Based on the standard law verified in this article, a common conclusion can be drawn: the spreading process of droplets on rough surfaces is faster, and the presence of surface microtextures increases the actual contact area between solid and liquid during droplet spreading, providing additional driving force for droplet spreading; Final spreading radius of dropletsRA reasonable micro textured surface can improve the spreading process of droplets on a solid surface, which is determined by both the surface roughness and inherent wetting characteristics of the solid.

3.3 The anisotropic spreading process of droplets on microstructured surfaces

Figure 12、13Droplets in S₄、 S₅On the surface of the spreading process, it can be clearly seen that the droplet spreads quickly along the x direction, while there is almost no spreading along the y direction, and the three-phase contact wire is nailed in place without moving.

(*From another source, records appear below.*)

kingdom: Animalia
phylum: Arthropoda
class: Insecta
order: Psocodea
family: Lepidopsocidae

Figure  12.  Droplet spreading process on surface S₄

DownLoad: Full-Size Img PowerPoint

Figure  13.  Droplet spreading pricess on surface S₅

DownLoad: Full-Size Img PowerPoint

Figure 14Furthermore, the spreading radius of the droplet in two directions parallel and perpendicular to the rectangular depression is providedRover timeTThe change clearly shows that the spreading characteristics of droplets parallel to the texture direction are good, with a final spreading radiusRThe spreading characteristics of droplets perpendicular to the texture direction are poor, with a final spreading radius of 1.13mmRIt is 0.94mm.

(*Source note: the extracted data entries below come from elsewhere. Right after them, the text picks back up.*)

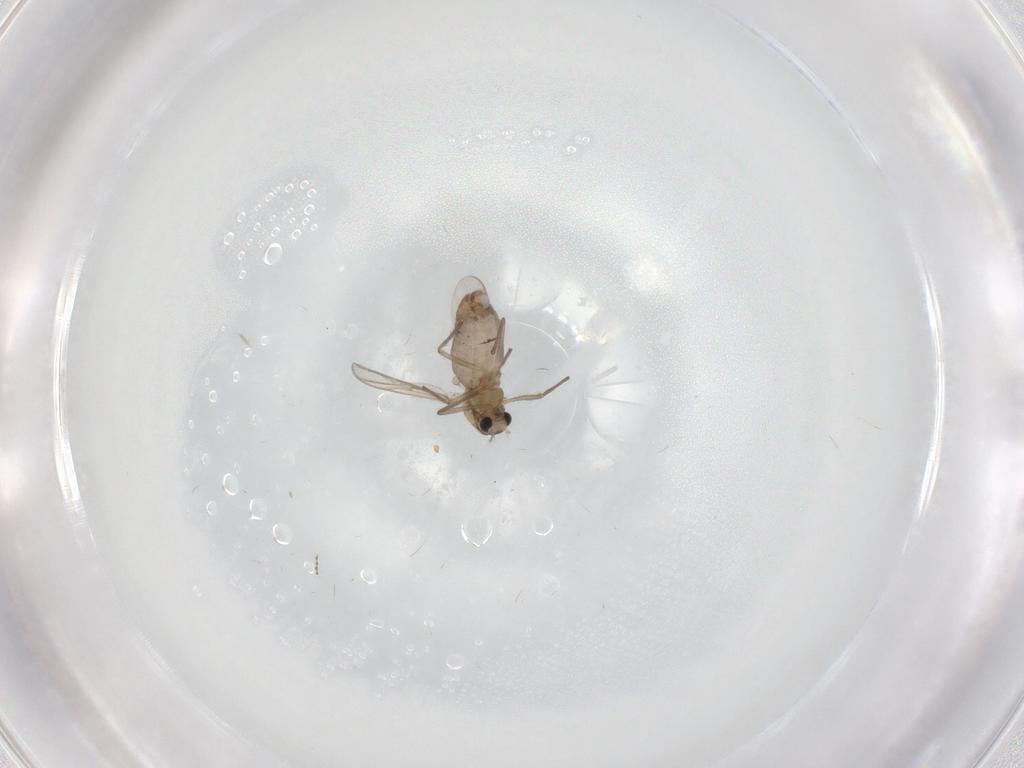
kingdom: Animalia
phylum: Arthropoda
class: Insecta
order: Diptera
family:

Figure  14.  Curves of spreading radius and time on surface S₄

DownLoad: Full-Size Img PowerPoint

The anisotropic spreading process of droplets caused by microstructural geometric anisotropy is related to the continuity of the moving contact line. When the droplet spreads along a direction parallel to the texture, the three-phase contact line is continuous inside the texture, and the spreading process experiences less resistance and faster spreading speed; The moving contact line perpendicular to the texture direction is blocked by a discrete texture, which does not have continuity. Droplets crossing adjacent textures require more energy transformation^[23-25]It experiences significant viscous resistance and spreads slowly.

4. conclusion

(1) For hydrophilic solid surfaces, surface microtextures increase the true contact area between solid and liquid during droplet spreading, providing additional driving force for droplet spreading, resulting in better spreading characteristics of the liquid compared to non textured solid surfaces; The spreading radius of droplets on microstructured surfaces approximately satisfiesR-T^1/4According to the standard law, compared to non textured surfaces, the spreading speed of fluids is faster and the final spreading diameter is larger. Among them, the square convex surface has a maximum spreading diameter of 1.62mm.

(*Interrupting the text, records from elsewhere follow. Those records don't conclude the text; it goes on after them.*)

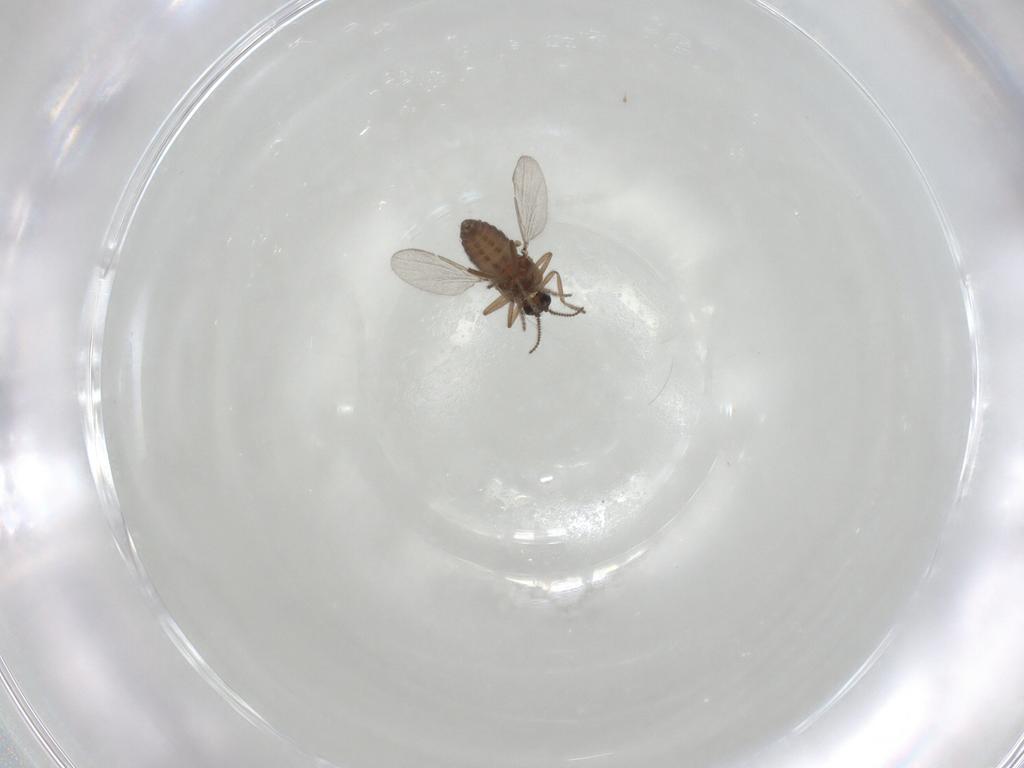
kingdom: Animalia
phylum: Arthropoda
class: Insecta
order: Diptera
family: Ceratopogonidae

(2) The stronger the dominance of micro protrusions compared to micro pits, the more favorable it is for the spreading of droplets, which is related to the continuity of the three-phase contact line during the spreading process. The microchannels formed between micro protrusions ensure the continuity of the solid liquid gas three-phase contact line; On the other hand, on the surface of micro pits, although micro pits increase the contact area between solid and liquid, providing additional driving force, the liquid molecules flowing into the pits are discontinuous with each other, causing the three-phase contact lines to be nailed inside the micro pits. As the spreading speed gradually decreases, the droplets eventually reach a stable equilibrium position。

(3) The flat wall spreading process of droplets exhibits anisotropy, with strong continuity of three-phase contact lines parallel to the texture direction. The spreading process is subjected to relatively small resistance forces, resulting in a final spreading radius of 1.13mm and good spreading characteristics; Droplets perpendicular to the texture direction are blocked by discrete textures, and the three-phase contact lines do not have continuity, resulting in a final spreading radius of 0.94 mm and poor spreading characteristics.